*** Opening Text segment ***

By Emile Schepers
Chicago - Amnesty International has sharply criticized the behavior of the Chicago police toward gay and minority residents of the Windy City. The denunciation was based on several years of data on Chicago police practices, but took on added urgency because of the recent filling of two multi-million-dollar lawsuits against the city because of alleged anti-gay violence by city police officers.
At a recent press conference here, Amnesty International Midwest Regional Director Nancy Bothne called for an independent investigation of the two cases she characterized as violations of basic human rights. Denouncing what she called a "culture of impunity" in the Chicago police establishment, she demanded the videotaping of all police interrogations to make sure that police are not trying to get confessions by torture or other illegitimate forms of coercion. She called for an adequate monitoring system on police abuse so that sadistic officers can be weeded out.
Police picked up Freddie Mason Jr., a young gay African-American man, last summer when he got into a verbal altercation with his landlord.
When the police took Mason to the stationhouse, one of the officers allegedly sodomized him with a nightstick while shouting racist and homophobic comments. Mason's lawyer, Standish Willis, told the press conference that there is ample medical evidence of this incident and that police are lying when they deny it. Mason is suing the police for $1,750,000.

*** Closing Text segment ***

◆ Task list:
(A) Answer these from the article on Chicago police:
(i) Which organization criticized the Chicago police's behavior toward gay and minority residents?
(ii) What did Nancy Bothne demand be videotaped?
(iii) How much money is Freddie Mason Jr. suing the police for?
(B) Which people are named in the article on Chicago police? List every one.
(C) Reproduce everything in the article on Chicago police from "At a recent" down to "be weeded out.".

*** Opening Data shown ***

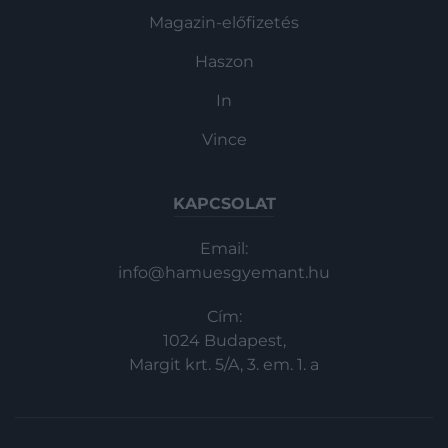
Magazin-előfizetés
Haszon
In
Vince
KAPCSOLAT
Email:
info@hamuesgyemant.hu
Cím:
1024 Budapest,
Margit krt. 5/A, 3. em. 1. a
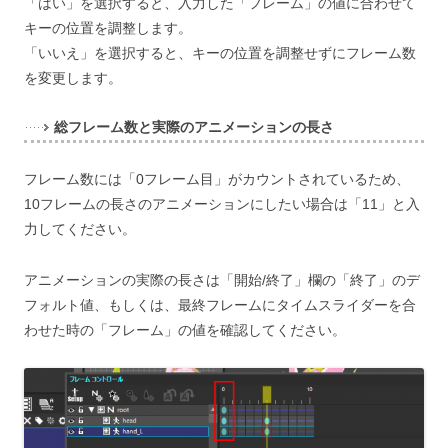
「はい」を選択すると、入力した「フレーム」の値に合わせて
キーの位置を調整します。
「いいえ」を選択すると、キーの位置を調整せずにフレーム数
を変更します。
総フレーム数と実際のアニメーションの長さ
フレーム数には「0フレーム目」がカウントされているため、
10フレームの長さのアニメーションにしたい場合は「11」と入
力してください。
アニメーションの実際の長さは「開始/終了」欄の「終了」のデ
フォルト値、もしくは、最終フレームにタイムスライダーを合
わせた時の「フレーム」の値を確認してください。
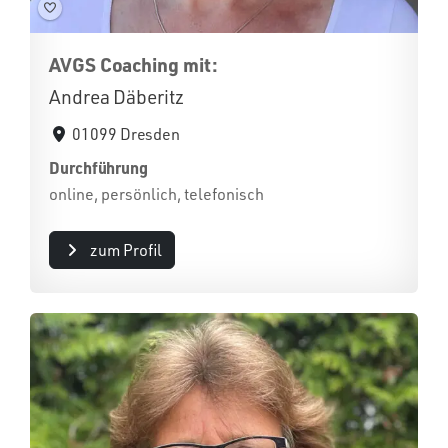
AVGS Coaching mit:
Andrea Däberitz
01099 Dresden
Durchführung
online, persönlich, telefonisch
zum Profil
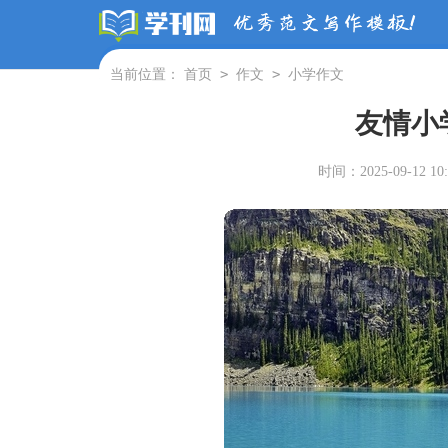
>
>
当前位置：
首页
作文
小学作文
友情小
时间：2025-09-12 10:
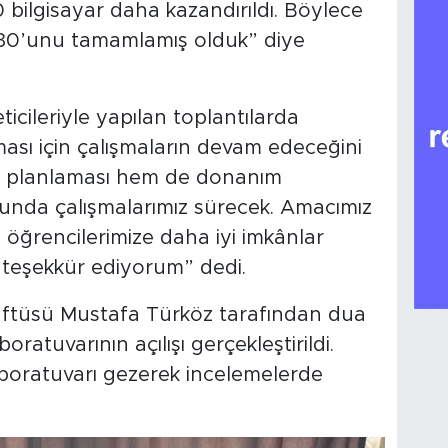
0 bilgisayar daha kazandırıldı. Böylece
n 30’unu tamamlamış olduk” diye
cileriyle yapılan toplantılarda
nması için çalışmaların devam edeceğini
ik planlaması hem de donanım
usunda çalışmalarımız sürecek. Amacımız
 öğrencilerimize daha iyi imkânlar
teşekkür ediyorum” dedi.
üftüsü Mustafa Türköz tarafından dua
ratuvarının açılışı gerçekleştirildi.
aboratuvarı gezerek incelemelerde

*** Closing Data shown ***

◆ Results by task:
(A)
(i) Amnesty International
(ii) All police interrogations
(iii) $1,750,000

(B)
Emile Schepers
Nancy Bothne
Freddie Mason Jr.
Standish Willis

(C)
At a recent press conference here, Amnesty International Midwest Regional Director Nancy Bothne called for an independent investigation of the two cases she characterized as violations of basic human rights. Denouncing what she called a "culture of impunity" in the Chicago police establishment, she demanded the videotaping of all police interrogations to make sure that police are not trying to get confessions by torture or other illegitimate forms of coercion. She called for an adequate monitoring system on police abuse so that sadistic officers can be weeded out.